También fue, no lo olvidemos, músico, baterista. No es algo trivial. El ritmo, la cadencia, el síncopa están presentes en su pintura. Sus composiciones visuales tienen algo de musical en su equilibrio entre repetición y variación, entre tensión y resolución. La música, como la pintura, era para él una manera de expresar lo indecible, de dar forma a emociones y percepciones que escapan al lenguaje racional.
Pero Hammond no era un romántico ingenuo que soñaba con un regreso imposible a una naturaleza edénica. Su mirada era demasiado lúcida, demasiado aguda para eso. Sabía que vivimos en un mundo irremediablemente alterado por la acción humana. Sus cuadros no son llamados nostálgicos a un pasado idealizado, sino meditaciones sobre nuestra condición presente, sobre lo que significa ser humano en un mundo que hemos transformado hasta hacerlo irreconocible.
La dimensión ecológica de su obra se inscribe en lo que el filósofo Timothy Morton llama “ecología oscura” (dark ecology), un pensamiento ecológico que renuncia a las fantasías románticas para enfrentar la realidad inquietante de nuestro entrelazamiento con la naturaleza [5]. Hammond no nos ofrece soluciones fáciles, ni refugio en una naturaleza idealizada. Más bien nos muestra un mundo ambiguo, atormentado, donde naturaleza y cultura, humano y no humano, pasado y presente están inextricablemente mezclados.
Desde esta perspectiva, sus cuadros pueden verse como monumentos a la memoria de un mundo desaparecido, pero también como advertencias, señales de alarma.

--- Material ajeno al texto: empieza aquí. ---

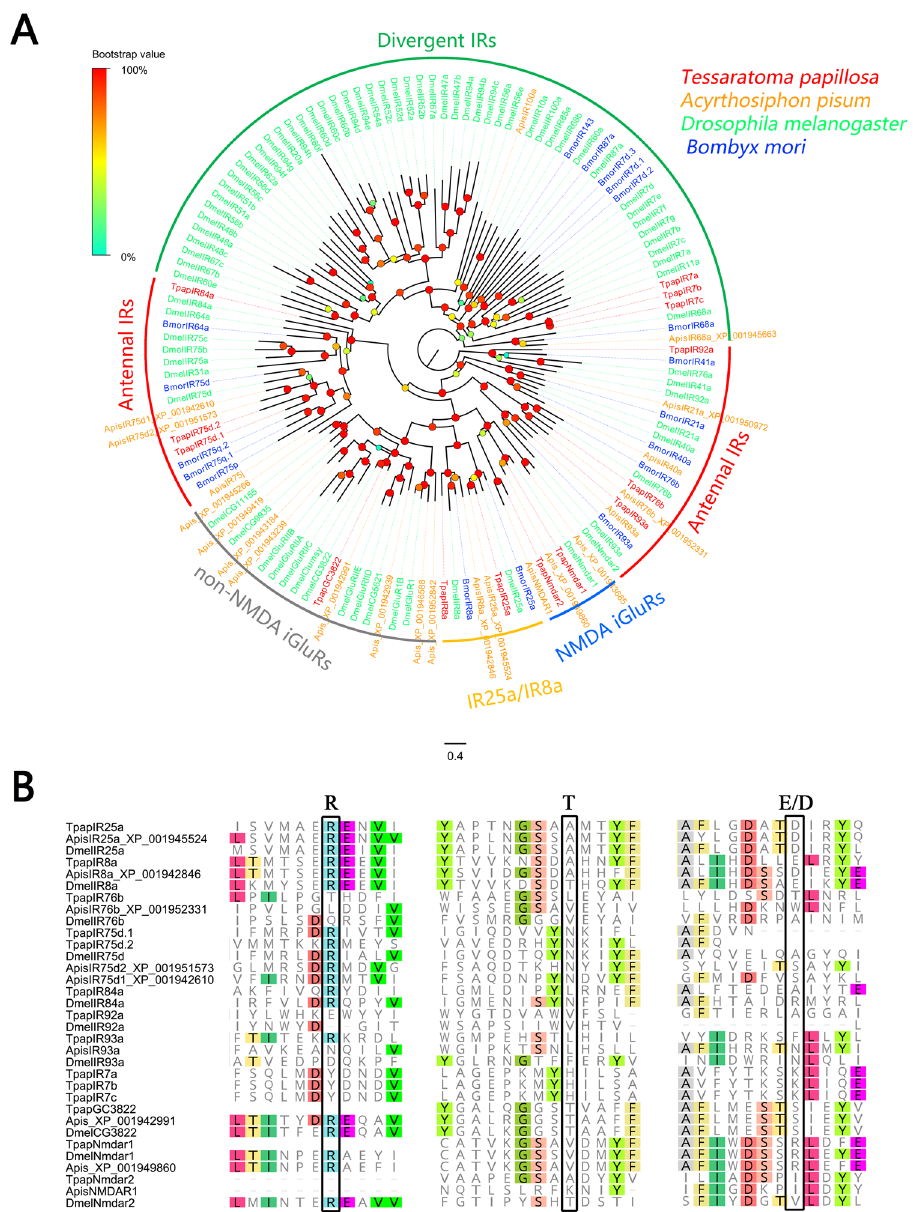
Figure 4. ( A ) Phylogenetic analysis of putative T . papillosa iGluRs/IRs in with other insect iGluRs/IRs. The dendrogram was generated by FastTree2 (JTT substitution model). Species abbreviations: Tpap, Tessaratoma papillosa ; Apis, Acyrthosiphon pisum ; Bmor, Bombyx mori ; Dmel, Drosophila melanogaster . Amino acid sequences used to construct the tree are shown in Supplementary Table S2. Branch support (circles at the branch nodes) was estimated using an approximate likelihood ratio test based on the scale indicated at the top left. Bars indicate branch lengths in proportion to amino acid substitutions per site. ( B ) Excerpts from the amino acids alignment showing the predicted iGluRs/IRs binding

Nos recuerdan que otras formas de vida nos precedieron en esta tierra y probablemente nos sobrevivirán. El ser humano es solo un episodio en la historia del planeta, un episodio que quizás esté destinado a ser breve si persistimos en nuestra ceguera.
El genio de Hammond radica en haber sabido traducir estas consideraciones filosóficas y ecológicas en imágenes de un poder visual inolvidable. No teoriza, muestra. Y lo que nos muestra es a la vez magnífico y terrible, como la verdad que contiene.

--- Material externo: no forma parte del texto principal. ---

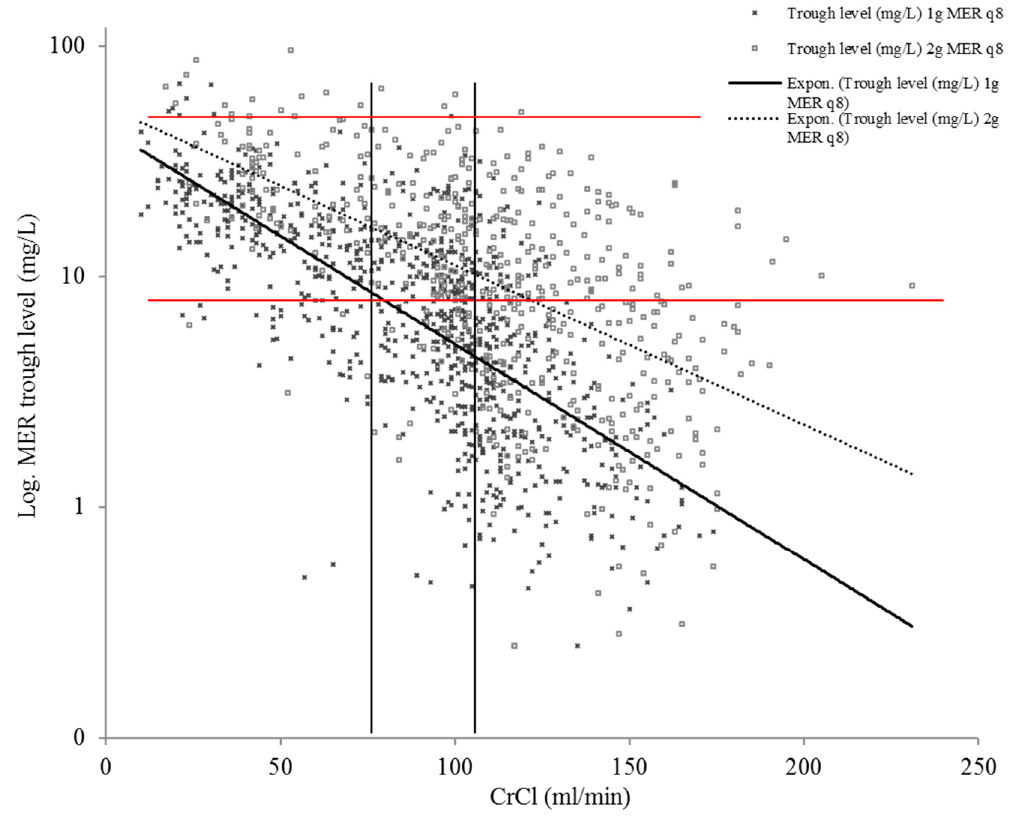
Figure 1. The distribution of meropenem trough level concentrations with the administration of 1 g (q8) and 2 g (q8) in relation to the individual creatinine clearance (CrCl) in patients without renal replacement therapy. The vertical black lines demarcate groups 1–3, and the red horizontal lines denote the breakpoint for target attainment and the toxic breakpoint. Note: log: logarithmic, MER: meropenem, CrCl: creatinine clearance .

Entonces sí, panda de snobs, Bill Hammond fue uno de los grandes pintores de nuestro tiempo, un visionario que supo crear una mitología personal para expresar la angustia y la belleza de nuestra época. Sus pájaros-hombres seguirán durante mucho tiempo observándonos con sus ojos impenetrables, testigos silenciosos de nuestro paso por la Tierra.
- Serres, Michel. “El contrato natural”. Éditions François Bourin, 1990.
- Lévi-Strauss, Claude. “El pensamiento salvaje”. Plon, 1962.
- Ballard, J.G. “El bosque de cristal”. Traducido por Michel Pagel, Denoël, 1967.
- Ballard, J.G. “El mundo sumergido”. Traducido por Michel Pagel, Denoël, 1964.
- Morton, Timothy. “Ecología oscura: Por una lógica de coexistencia futura”. Columbia University Press, 2016.